The judge concluded that defendant's right to a speedy trial had not been transgressed. He concluded that the delay attributable to the criminal trial was justifiable and that defendant was responsible for a share of that delay and the subsequent delay of the municipal court trial. He considered defendant's failure to assert her speedy-trial right, and he rejected defense counsel's argument that this failure should be attributed to the ineffective representation provided by her previous attorney. With respect to prejudice, the judge recognized the anxiety inherent in having the charges pending for four years, but found no additional disadvantage in the form of pre-trial incarceration or impairment of defendant's ability to present a defense. Balancing the interests, the judge determined a dismissal of the charges was not warranted.

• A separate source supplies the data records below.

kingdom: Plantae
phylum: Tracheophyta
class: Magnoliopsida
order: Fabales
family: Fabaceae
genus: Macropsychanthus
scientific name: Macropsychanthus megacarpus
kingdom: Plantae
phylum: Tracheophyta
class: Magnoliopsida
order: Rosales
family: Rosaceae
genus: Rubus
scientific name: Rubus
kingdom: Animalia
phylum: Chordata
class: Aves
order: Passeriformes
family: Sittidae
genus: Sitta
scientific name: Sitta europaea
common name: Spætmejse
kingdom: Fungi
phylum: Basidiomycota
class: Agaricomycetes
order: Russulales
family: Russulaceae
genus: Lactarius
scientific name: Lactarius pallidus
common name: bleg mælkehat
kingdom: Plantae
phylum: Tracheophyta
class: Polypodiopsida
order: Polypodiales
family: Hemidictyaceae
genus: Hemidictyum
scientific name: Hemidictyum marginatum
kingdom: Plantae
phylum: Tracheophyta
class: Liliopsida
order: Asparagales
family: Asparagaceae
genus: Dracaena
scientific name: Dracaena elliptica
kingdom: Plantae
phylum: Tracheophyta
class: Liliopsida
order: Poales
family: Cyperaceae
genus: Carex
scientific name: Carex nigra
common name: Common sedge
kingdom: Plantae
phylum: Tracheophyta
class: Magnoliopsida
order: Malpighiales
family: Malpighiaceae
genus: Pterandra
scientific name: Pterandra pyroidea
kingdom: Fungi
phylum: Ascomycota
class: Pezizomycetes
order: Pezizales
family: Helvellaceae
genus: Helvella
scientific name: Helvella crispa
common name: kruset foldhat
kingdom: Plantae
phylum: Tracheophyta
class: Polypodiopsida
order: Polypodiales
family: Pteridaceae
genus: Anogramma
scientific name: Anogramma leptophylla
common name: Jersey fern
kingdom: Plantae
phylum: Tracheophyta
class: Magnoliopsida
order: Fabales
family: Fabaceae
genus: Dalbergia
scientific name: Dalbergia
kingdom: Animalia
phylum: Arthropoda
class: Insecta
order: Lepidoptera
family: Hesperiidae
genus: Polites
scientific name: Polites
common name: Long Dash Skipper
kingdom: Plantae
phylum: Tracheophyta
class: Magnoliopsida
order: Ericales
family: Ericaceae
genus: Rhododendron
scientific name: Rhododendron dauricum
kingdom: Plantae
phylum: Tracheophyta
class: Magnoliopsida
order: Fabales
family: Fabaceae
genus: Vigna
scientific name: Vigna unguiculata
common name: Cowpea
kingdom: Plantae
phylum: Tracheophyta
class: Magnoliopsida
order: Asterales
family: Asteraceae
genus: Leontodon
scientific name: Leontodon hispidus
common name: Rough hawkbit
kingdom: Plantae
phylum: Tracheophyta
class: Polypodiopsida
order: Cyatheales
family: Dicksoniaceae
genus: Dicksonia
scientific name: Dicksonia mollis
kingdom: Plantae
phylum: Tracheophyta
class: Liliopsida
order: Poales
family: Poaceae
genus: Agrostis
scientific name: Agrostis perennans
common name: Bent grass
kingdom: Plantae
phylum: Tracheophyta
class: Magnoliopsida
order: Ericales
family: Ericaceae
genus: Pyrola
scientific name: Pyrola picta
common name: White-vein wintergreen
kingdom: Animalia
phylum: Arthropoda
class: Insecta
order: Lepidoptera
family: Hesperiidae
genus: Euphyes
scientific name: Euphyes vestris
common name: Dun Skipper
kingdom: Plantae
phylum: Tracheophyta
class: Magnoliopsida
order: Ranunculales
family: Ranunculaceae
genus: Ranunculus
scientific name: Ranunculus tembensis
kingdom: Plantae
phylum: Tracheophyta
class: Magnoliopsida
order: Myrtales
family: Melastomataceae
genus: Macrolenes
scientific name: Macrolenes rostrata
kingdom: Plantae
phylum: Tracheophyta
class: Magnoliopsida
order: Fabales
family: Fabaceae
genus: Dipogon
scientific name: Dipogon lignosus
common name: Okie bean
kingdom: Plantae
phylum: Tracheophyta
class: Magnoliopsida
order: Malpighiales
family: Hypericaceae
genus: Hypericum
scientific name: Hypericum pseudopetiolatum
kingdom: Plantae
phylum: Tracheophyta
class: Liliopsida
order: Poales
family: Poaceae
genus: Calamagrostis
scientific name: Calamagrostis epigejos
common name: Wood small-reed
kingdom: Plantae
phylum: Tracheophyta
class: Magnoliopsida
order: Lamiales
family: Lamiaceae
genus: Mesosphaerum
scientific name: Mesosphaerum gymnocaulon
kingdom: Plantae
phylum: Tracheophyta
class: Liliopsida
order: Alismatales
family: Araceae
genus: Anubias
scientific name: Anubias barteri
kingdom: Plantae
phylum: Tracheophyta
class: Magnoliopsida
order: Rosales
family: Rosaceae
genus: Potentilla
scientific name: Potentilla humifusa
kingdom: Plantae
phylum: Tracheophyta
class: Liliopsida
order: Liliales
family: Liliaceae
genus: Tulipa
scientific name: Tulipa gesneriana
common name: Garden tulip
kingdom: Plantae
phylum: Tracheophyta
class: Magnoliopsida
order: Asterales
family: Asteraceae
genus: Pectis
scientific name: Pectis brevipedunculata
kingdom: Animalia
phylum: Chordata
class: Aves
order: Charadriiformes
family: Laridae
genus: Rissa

On appeal, defendant asserts that the judge misapplied the balancing test. We discern no legal error and cannot conclude, as defendant argues, the judge's decision is based on the absence of prejudice alone.

Because the parties have not included the court records the judge considered in the record provided to us, we cannot determine whether the judge's findings are supported by the record. We can, however, say that defendant has failed to show factual error in the judge's decision. The argument consists of a comparison of the delay in this case with the delays reported in published and unpublished decisions, and it relies on facts asserted by counsel during argument in the Law Division and statements made by defendant after the judge's decision. It is of insufficient merit to warrant further discussion. R. 2:11-3(e)(2).

On appeal, the State submits that because defendant failed to provide the judge or this court with an adequate record, "the issue cannot be settled on the basis of the record now before this [c]court" and suggests the defendant should raise the issue on a petition for post-conviction relief. Our court rules preclude that course of action. See R. 3:22-4(a); R. 3:22-5. Defendant may, as the State notes, raise a claim of ineffective assistance of counsel encompassing the performance of her attorneys in municipal court and on appeal to the Law Division and this court. To the extent that the judge's decision can be understood to reject a claim of ineffective assistance of counsel in the municipal court, the record before him was not adequate to permit resolution of that issue. Defendant's appellate counsel has not, however, raised that issue on this appeal.